Exercise requirements
Among the entries below, find the lines that contain the string "Center". State only how many there are.
((
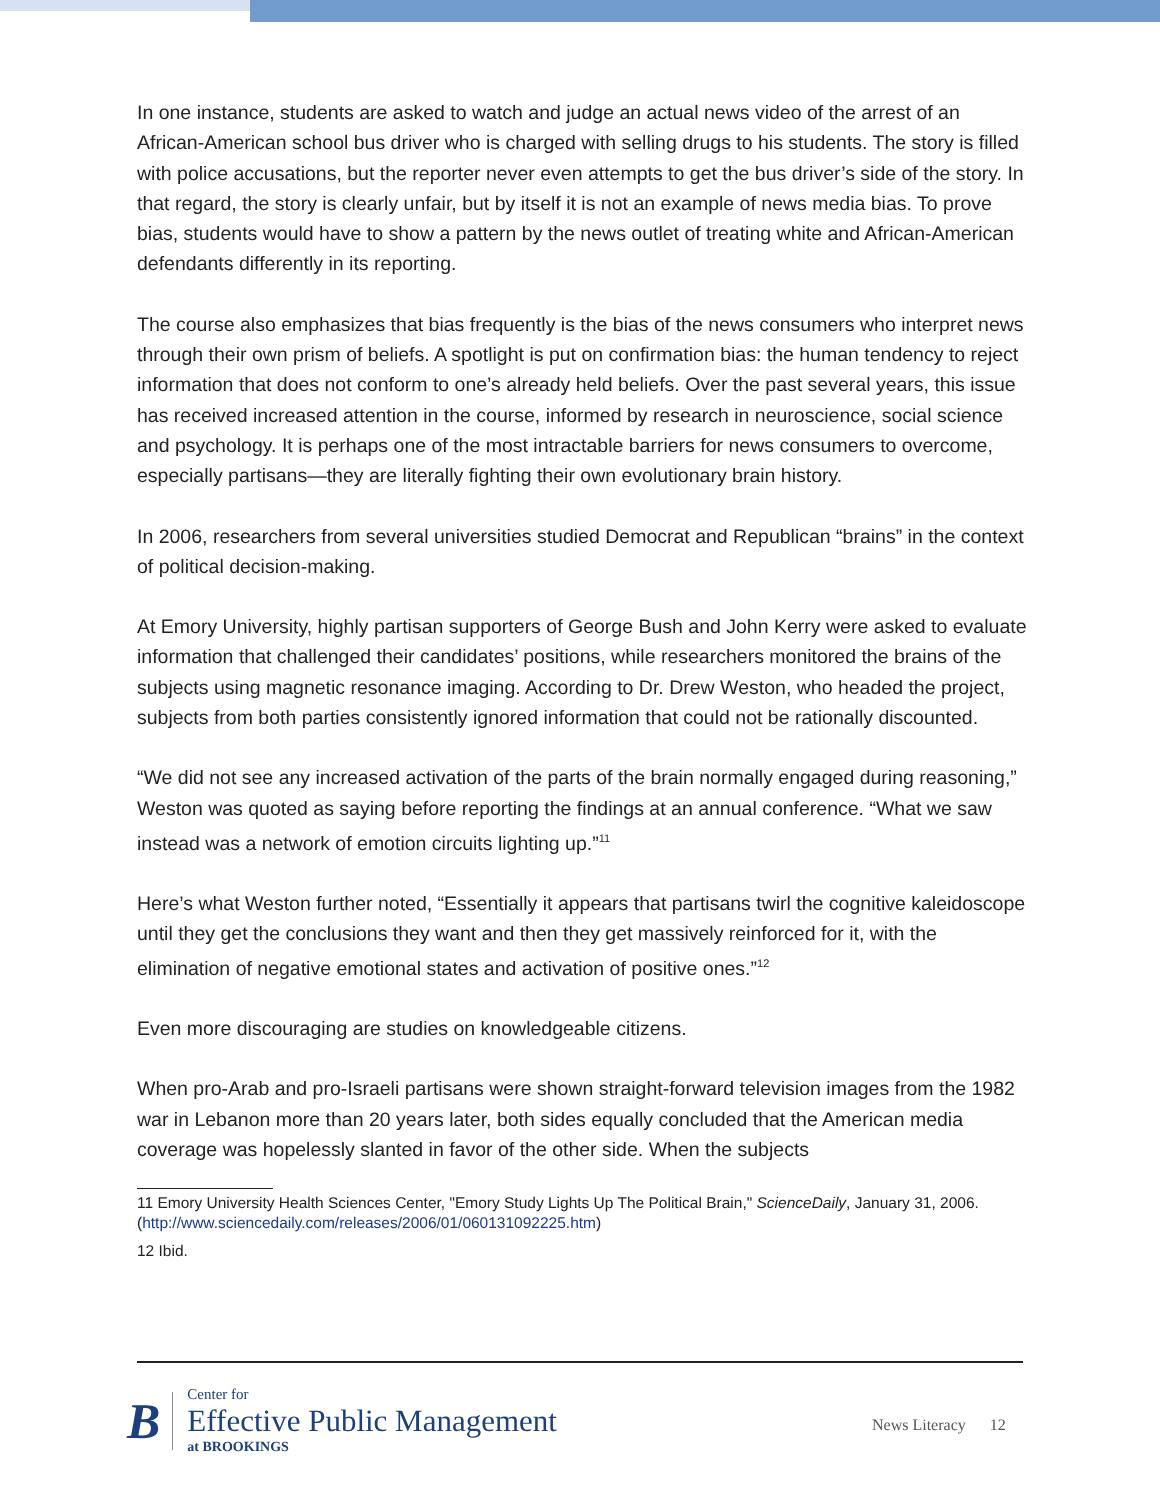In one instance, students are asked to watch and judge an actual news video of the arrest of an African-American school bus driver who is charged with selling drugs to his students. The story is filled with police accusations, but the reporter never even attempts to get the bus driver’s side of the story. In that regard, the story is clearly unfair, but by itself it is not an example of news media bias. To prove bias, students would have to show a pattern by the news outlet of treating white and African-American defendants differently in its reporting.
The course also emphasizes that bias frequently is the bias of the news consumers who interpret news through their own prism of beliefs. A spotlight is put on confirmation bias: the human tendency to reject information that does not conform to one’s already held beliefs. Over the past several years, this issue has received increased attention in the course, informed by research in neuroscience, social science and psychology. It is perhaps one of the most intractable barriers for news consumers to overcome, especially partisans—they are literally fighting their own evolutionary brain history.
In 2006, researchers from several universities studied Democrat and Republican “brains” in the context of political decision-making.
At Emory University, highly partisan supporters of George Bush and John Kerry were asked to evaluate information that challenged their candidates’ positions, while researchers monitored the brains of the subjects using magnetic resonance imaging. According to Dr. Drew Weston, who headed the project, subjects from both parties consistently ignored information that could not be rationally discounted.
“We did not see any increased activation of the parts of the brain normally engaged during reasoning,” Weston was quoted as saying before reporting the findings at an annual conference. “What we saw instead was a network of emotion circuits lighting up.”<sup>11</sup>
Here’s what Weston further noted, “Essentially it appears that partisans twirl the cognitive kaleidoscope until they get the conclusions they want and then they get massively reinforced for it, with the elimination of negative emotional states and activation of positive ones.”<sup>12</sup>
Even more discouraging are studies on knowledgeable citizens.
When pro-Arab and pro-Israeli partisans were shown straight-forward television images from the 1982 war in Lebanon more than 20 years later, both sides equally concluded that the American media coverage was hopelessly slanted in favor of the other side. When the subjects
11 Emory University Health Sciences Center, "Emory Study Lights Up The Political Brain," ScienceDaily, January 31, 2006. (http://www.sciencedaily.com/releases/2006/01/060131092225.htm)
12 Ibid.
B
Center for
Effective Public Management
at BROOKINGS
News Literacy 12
))
Finished task
2